Flow chart on the method

Table 1 Input variables and its levels

After the machining process, the output parameters are obtained and shown in Table 2. The obtained valued are utilized to train the ANN model in the python in excel format. Then the accuracy of ANN model is measured and explained using the plot. Then the Minitab is used for Anova analysis and to generate the surface plots for the RSM method.

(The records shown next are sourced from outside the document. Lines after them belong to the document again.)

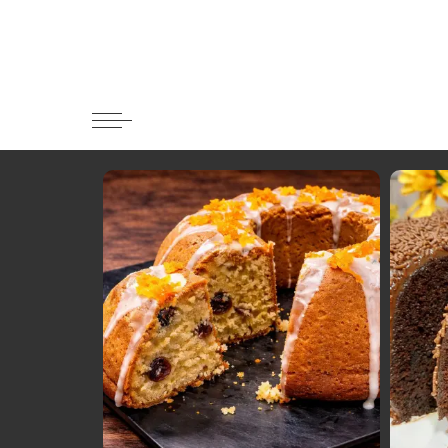
Κατηγορί
Ορεκτικα 
Ψωμι
Κουλούρια
Μπισκότα
Γλυκό και
Ποτά και 
Ψάρι και 
Σάλτσες κ
Κυρίως πι
Κρέας
Ζυμαρικά
Πίτες και 
Σαλάτες
Σνακ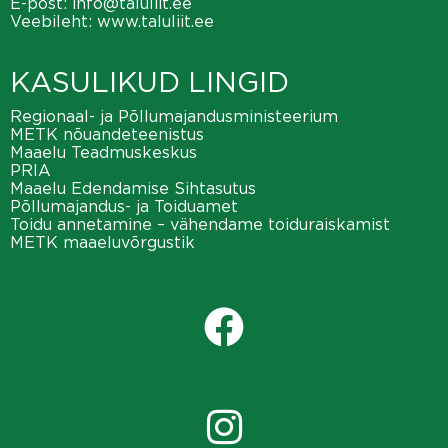
E-post:
info@taluliit.ee
Veebileht:
www.taluliit.ee
KASULIKUD LINGID
Regionaal- ja Põllumajandusministeerium
METK nõuandeteenistus
Maaelu Teadmuskeskus
PRIA
Maaelu Edendamise Sihtasutus
Põllumajandus- ja Toiduamet
Toidu annetamine – vähendame toiduraiskamist
METK maaeluvõrgustik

Table 2 Experimental values of inputs and outputs

Results and Discussions

The surface plot graphs of the output variables for MRR, Tool wear rate, and average surface roughness versus various input parameters such as input peak current, gap voltage pulse on time and flushing pressure are plotted and shown in Figs. 2, 3, 4. By observing the surface plots above, it is observed that the pulse on time and peak current are directly proportional to material removal rate, as the pulse on time and peak current increases, there will be increase in MRR which leads to reduction in wire vibration and good accuracy surface finish. Graph refers, increase in removal rate is obtained due to increase in Ip and Ton [31,32,33,34,35]. It can be seen that at some point of gap voltage the MRR is increased then it is reduced, so there should be limit in maintaining gap voltage. In case of surface roughness (Ra), flushing pressure has more influence compared to other input parameters [36,37,38,39,40,41,42]. By referring graphs, it is also observed that surface roughness improved by variations in pressure. Over all, it is observed that the surface plots with various parameters of input and output determines the relation between them, from which it is able to predict the accurate input values to reduce wire vibration and the proper output [43,44,45,46,47,48,49,50].

Fig. 2
figure 2

MRR versus combination of input parameters

Fig. 3
figure 3

Tool wear rate versus combination of input parameters

Fig. 4
figure 4

Average surface roughness versus combination of input parameters

The value from Table 2 is given to the artificial neural network modelling and testing using python 3.2. The predicted material removal rate is plotted against actual values MRR which is shown in Fig. 5 [51,52,53,54,55,56,57,58,59,60]. The R-Square value of above model is 84.7. From the graph, it is inferred that most of the predictions are falling under the feasible region of prediction which shows good accuracy of the algorithm [61,62,63,64,65,66,67,68,69,70].

Fig. 5
figure 5

MRR prediction using ANN versus actual value

Conclusions

In this paper, process optimization on wire EDM machining of A365/WC metal matrix composites is carried out using RSM method and ANN. It is observed that Input current and Ton have more influence on Material Removal rate compared to other parameters. ANN model is developed to predict the MRR value of EDM machining process and accuracy of model is calculated to confirm the proper prediction. The predicted and actual values are compared to find suitable model for engineers for optimization in manufacturing. This work can be extended by applying the similar method to other machining process and also other materials. It also can be investigated using other data analysis techniques to increase the accuracy of predictions made by the techniques.